If you are still not concerned about and prepared for the possibility of an older member of your family going to the hospital feeling confident and competent and leaving in a confused, befuddled, and yes, even deranged state, you need to read Harrowing Delirium Afflicts Millions After Surgery, Especially the Elderly. I Know. It Hit Me and It Took Months to Overcome.
Written by retired journalist, Muriel Dobbin, the Washington Post story describes the experience of breaking her hip, receiving the surgery, staying in a rehabilitation facility, and descending into confusion. It took months to recover from her post-surgery delirium, sometimes called hospital induced dementia. Since recovering she has spent considerable time researching and writing about her condition, noting that more than two million each people may experience a condition each year — and it is not always limited to elders.
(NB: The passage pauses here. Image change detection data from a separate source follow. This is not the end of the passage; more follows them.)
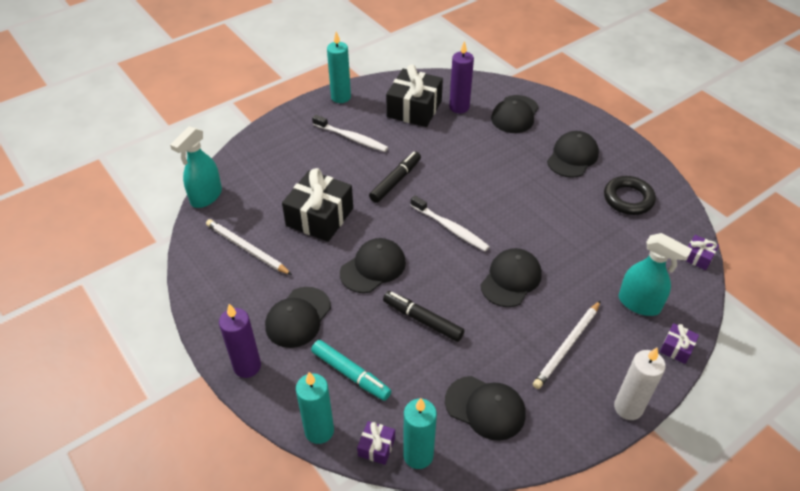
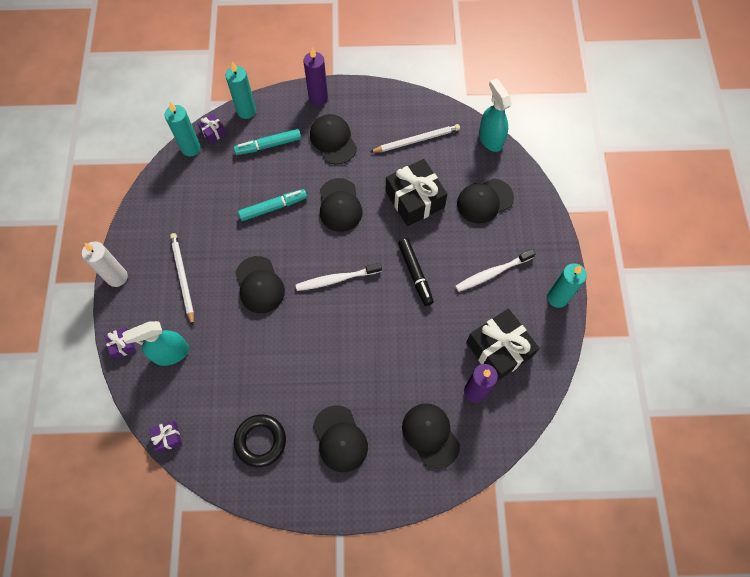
camera: 125 degrees right, 20 degrees up
black marker [383,291,465,342] -> turquoise marker [238,189,307,221]
black cap [445,376,526,441] -> black cap moved to [457,179,514,224]

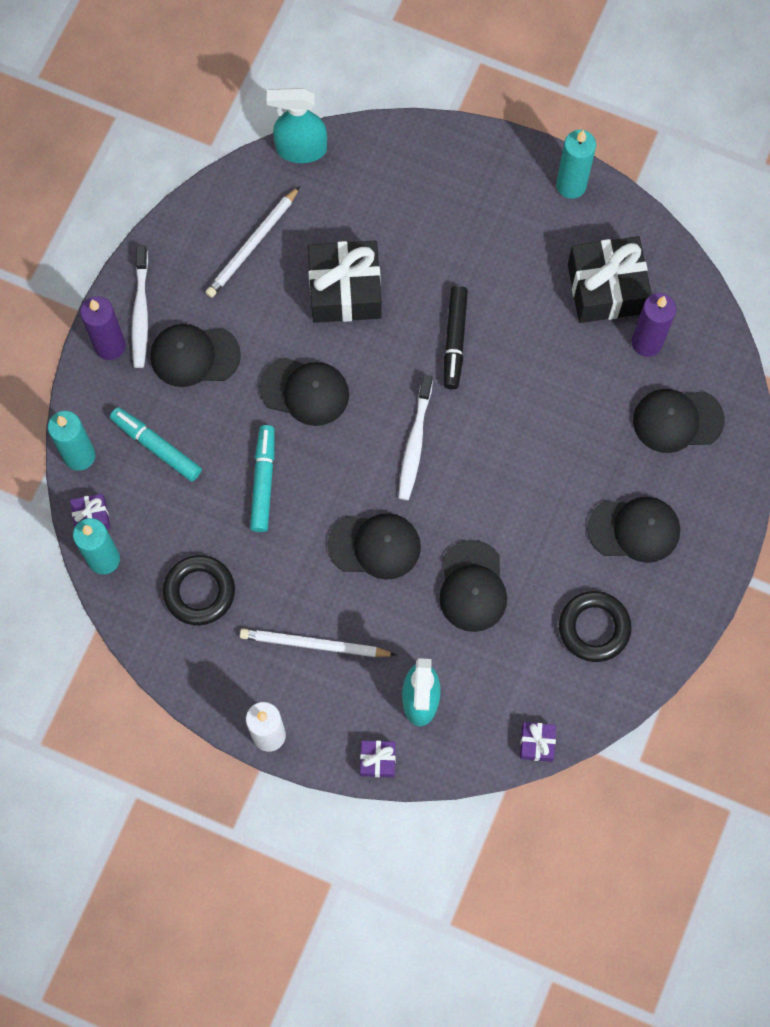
camera: 65 degrees left, 5 degrees up
turquoise marker [234,129,301,155] -> turquoise marker turned 120 degrees clockwise [110,407,202,482]
white pencil [370,124,460,152] -> white pencil turned 150 degrees counterclockwise [205,186,300,298]
black marker [398,238,434,306] -> black marker turned 90 degrees clockwise [444,286,468,389]
white toothbrush [455,249,535,292] -> white toothbrush moved to [132,245,148,368]
black cap [457,179,514,224] -> black cap moved to [439,540,507,632]
none -> black ring [163,555,235,625]

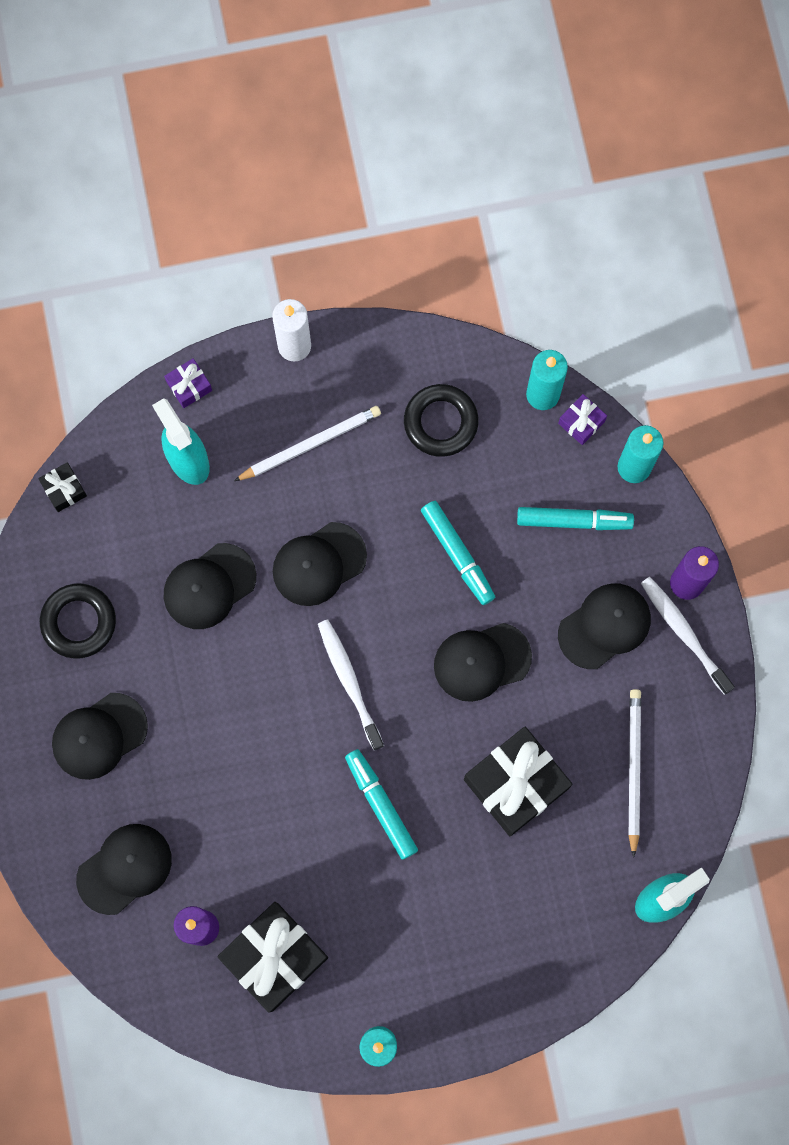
camera: 145 degrees right, 5 degrees up
black cap [439,540,507,632] -> black cap turned 90 degrees counterclockwise [164,543,256,629]
black marker [444,286,468,389] -> turquoise marker [345,749,418,860]
purple gift [520,722,556,762] -> black gift [38,462,87,512]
Sadly, it’s a condition that few in the medical world understand, and it appears to happen in a range of medical settings — emergency departments, post-surgery settings, hospital rooms, rehab facilities. The most important action that a family member or friend can take is to understand this condition and be sure that everyone who cares for the patient knows that the individual’s general mental state was good before the hospitalization.
A Few Quotes from Dobbin’s Article
- The syndrome hits elderly patients particularly hard. An article published in the New England Journal of Medicine in 2006 by Sharon K. Inouye found that up to 53 percent of patients over 65 who undergo surgery experience delirium.
- This quiet epidemic has alarmed researchers, but hospitals and caregivers are only beginning to understand it. Meanwhile, the disease terrifies and bewilders patients and their families.
- …formally designate a friend or relative as an outside “advocate,” empowered to deal with financial and medical questions when the patient is in the hospital, especially in cases where delirium appears. [Editor’s Note: If you enter the hospital without a family member who knows your mental state.]